We drove from Vinarós to El Romaní. Near the destination, there was fog and without our satnav we would have been lost in a maze of industrial polygons and featureless dual carriage ways. After a couple of false turns, we reached the station at El Romaní. Neil nearly forgot to take the satnav to log the walk. After a quick panic and rush back to the car, we still managed to catch the train to Cullera.

The return walk was pleasant, passing through miles of rice paddies. We passed farm workers cooking chorizo on an aromatic fire of orange prunings. Our breakfast of toast and honey four hours ago seemed a lifetime away. We walked for about 23km along deserted lanes with the railway on our left and the main road, thankfully in the distance beyond the railway. On the right we had rice paddies, egrets, herons, cormorants and gulls. We passed through two small towns, Sueca and Sollana. Earlier, in the dawn light, we passed the Muntanyeta Dels Sants. This must have been a small island before the rice paddy zone silted up and was reclaimed for agriculture. It was the only significant landmark in the otherwise featureless but beautiful landscape. It rose out of the dawn mist like some isle of Avalon.

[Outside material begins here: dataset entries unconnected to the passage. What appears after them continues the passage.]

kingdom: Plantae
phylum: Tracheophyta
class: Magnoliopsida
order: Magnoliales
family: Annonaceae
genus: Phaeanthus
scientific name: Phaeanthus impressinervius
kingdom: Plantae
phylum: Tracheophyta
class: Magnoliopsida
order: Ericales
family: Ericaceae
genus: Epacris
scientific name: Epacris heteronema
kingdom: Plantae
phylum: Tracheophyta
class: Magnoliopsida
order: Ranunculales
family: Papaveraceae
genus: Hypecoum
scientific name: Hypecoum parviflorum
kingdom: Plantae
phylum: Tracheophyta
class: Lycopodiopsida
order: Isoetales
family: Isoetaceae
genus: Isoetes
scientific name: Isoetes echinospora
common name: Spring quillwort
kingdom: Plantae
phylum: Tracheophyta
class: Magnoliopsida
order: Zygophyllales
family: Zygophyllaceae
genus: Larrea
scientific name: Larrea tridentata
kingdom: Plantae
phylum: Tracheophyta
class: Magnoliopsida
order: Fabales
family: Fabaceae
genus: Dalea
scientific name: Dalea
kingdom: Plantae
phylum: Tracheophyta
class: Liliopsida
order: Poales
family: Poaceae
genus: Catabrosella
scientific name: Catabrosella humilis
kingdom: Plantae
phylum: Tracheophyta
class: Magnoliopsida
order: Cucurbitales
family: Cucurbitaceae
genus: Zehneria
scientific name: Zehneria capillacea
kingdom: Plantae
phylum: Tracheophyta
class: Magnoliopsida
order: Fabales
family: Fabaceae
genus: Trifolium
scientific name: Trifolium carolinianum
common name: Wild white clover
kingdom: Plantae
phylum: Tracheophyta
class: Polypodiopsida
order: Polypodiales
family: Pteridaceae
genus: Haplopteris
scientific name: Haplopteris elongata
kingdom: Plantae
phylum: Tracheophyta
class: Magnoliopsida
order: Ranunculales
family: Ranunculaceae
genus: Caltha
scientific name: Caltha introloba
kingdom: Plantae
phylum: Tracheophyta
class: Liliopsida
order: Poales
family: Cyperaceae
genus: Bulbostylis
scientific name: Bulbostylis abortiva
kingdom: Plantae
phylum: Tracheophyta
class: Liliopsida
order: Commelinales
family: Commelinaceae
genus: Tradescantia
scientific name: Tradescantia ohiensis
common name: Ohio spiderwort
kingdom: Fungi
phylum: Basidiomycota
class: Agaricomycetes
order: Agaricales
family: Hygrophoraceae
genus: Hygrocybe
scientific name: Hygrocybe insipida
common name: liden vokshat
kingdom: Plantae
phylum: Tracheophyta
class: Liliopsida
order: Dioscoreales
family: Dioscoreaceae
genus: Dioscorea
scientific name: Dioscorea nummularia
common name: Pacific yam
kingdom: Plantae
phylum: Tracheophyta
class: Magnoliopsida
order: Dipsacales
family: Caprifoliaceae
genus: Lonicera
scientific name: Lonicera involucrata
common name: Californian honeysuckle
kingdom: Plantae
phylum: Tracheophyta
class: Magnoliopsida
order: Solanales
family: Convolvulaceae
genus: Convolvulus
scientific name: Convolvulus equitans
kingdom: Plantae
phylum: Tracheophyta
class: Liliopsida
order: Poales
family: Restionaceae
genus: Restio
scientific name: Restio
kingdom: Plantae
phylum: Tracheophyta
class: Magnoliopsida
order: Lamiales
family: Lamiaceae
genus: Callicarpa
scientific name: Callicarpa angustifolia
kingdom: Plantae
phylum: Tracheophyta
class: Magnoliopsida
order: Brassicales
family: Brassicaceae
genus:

Luckily today is a week day as there are fewer trains to El Romaní than to larger villages. We set off by car at 5.45 as there is slightly less far to drive, but of course, the train will arrive in El Romaní 15 minutes earlier than it did in Cullera. At the station, there is no evidence of a ticket kiosk or a machine. We travel without tickets and have to make gestures at Cullera for the ticket lady to come and let us through to pay. That is the second time we have traveled without tickets on this line but this time it was OK. Here the ticket lady understood our predicament. At Gandia, the rail staff were not pleased but we were not surcharged.

This walk is also through paddy fields. We see many little egrets, quite a few gray herons and one or two white herons. So far we have not seen any of the more unusual herons and egrets which I would like to see sometime. There are also cormorants and oyster catchers as well as a variety of gulls.

It is past the shortest day and we expect the number of flowers in bloom to increase daily. We see chicory, cape sorrel, gomphocarpus fruticosa gigantea (pod bush) sow thistle, Santiago daisy large and small, orange climber pod, rosemary, borage, convolvulus blue and pink, alyssum type, soft thistle, tiny umbelliferal.

Today we saw virtually no cars or even people. At our breaks we have a chocolate santa. This year they have no faces. Sometimes, they do have a face and just once they had teddy faces inside which was really nice. Neil says these look like the Trickster from the Sarah Jane Doctor Who spin off and they could frightened small children. It's much healthier for them to eat something that looks like a real human being. I have counted my healthy bars and there are not enough to last us even though I though I had counted them really carefully. We shall have to conserve them.